Source document:
━━━━━━

From the author of Twilight of the Superheroes and winner of the PEN/Faulkner Award-winner comes a new short story collection which focuses on the wayward lives and tragic vanities of upper-class Americans.
Deborah Eisenberg speaks in the voice of a despairing god: wry, cool, resonant, capable of three dimensions of irony at once, besotted with the beauty and tragedy of this darkening planet of ours ... Every story in the new collection...holds at least one image that can knock you to your knees ...Beauty that spreads through the mind and lingers there in alterations so deep they’re almost physical: This is what I love most about Eisenberg’s work ... Eisenberg is a gorgeous writer of lines and dialogue and paragraphs, all the artistry in the marks upon the page, but even more deeply — and much more interestingly — she is an artist of the unsaid ... Stare hard, Eisenberg tells us, and watch the banal world transform into marvels ... I thank my stars that there’s a writer in the increasingly imperiled world as smart and funny and blazingly moral and devastatingly sidelong as she is.
[Eisenberg] is always worth the wait. The new book is cannily constructed, and so instantly absorbing that it feels like an abduction ... On the face of it, Your Duck Is My Duck could be regarded as a politically mild book for Eisenberg. The world intrudes only at the margins — tumult is hinted at in unnamed countries, glimpses of unspecified migrants. But these are stories of painful awakenings and refusals of innocence. This book offers no palliatives to its characters or to its readers — no plan of action. But it is a compass.
Dense, disorienting, disturbing, and sometimes prayer-like, Eisenberg’s stories run roughshod through received ideas of the rules for a 'well-made short story.' They are filled with nonsequential scenes, enormous time leaps, slippery perspective, capacious unresolved plots and subplots—no limits. Yet like Calvino’s crystal, they are exquisitely formed. Words refract, themes reflect, illuminations and epiphanies bounce furiously ... Stories don’t in principle have the space to unfurl lifetimes, multiple settings, formation and reverberation. Yet Eisenberg’s stories— with their telescoping time lines and surprising associative turns—expand, even in their ellipses ... There is so much living and expression these characters (small and large) bring to the page ... Eisenberg’s rich linguistic spectrum is on full display in this story, from the virtuosic description of the train ride to the brainwashing clinic, through to the total dulling. It is a reminder of how masterfully she moves between registers: heightened description, emotional flurries, and crisp, cutting clarity.

━━━━━━

What you will do:
Answer from the book description:
(a) What earlier book by the author does the opening sentence name?
(b) What is the title of the new collection?
(c) Whose crystal are the stories likened to?

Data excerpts
━━━━━━

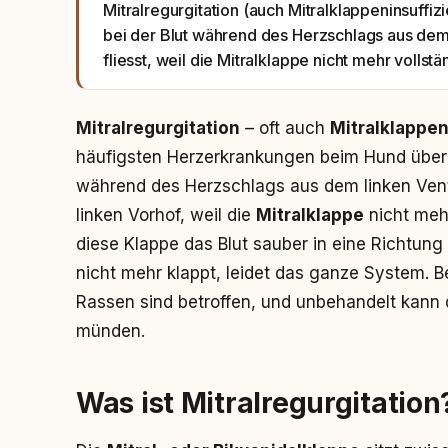
Mitralregurgitation (auch Mitralklappeninsuffi
bei der Blut während des Herzschlags aus dem 
fliesst, weil die Mitralklappe nicht mehr vollstä
Mitralregurgitation
– oft auch
Mitralklappen
häufigsten Herzerkrankungen beim Hund überha
während des Herzschlags aus dem linken Vent
linken Vorhof, weil die
Mitralklappe
nicht mehr
diese Klappe das Blut sauber in eine Richtun
nicht mehr klappt, leidet das ganze System. 
Rassen sind betroffen, und unbehandelt kann 
münden.
Was ist Mitralregurgitation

━━━━━━

Reply:
(a) Twilight of the Superheroes
(b) Your Duck Is My Duck
(c) Calvino's